WHAT TO DO >>
Each line below must be reproduced exactly, though the pictures are to be dropped.

INPUT >>
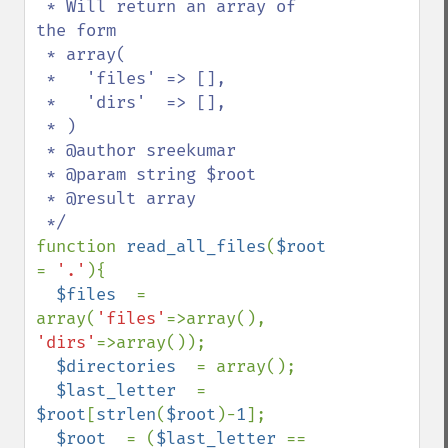
 * Will return an array of 
the form 

 * array(

 *   'files' => [],

 *   'dirs'  => [],

 * )

 * @author sreekumar

 * @param string $root

 * @result array

function 
read_all_files
(
$root 
= 
'.'
){

$files  
= 
array(
'files'
=>array(), 
'dirs'
=>array());

$directories  
= array();

$last_letter  
= 
$root
[
strlen
(
$root
)-
1
];

$root  
= (
$last_letter 
==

SOLUTION >>
 * Will return an array of 
the form 

 * array(

 *   'files' => [],

 *   'dirs'  => [],

 * )

 * @author sreekumar

 * @param string $root

 * @result array

function 
read_all_files
(
$root 
= 
'.'
){

$files  
= 
array(
'files'
=>array(), 
'dirs'
=>array());

$directories  
= array();

$last_letter  
= 
$root
[
strlen
(
$root
)-
1
];

$root  
= (
$last_letter 
==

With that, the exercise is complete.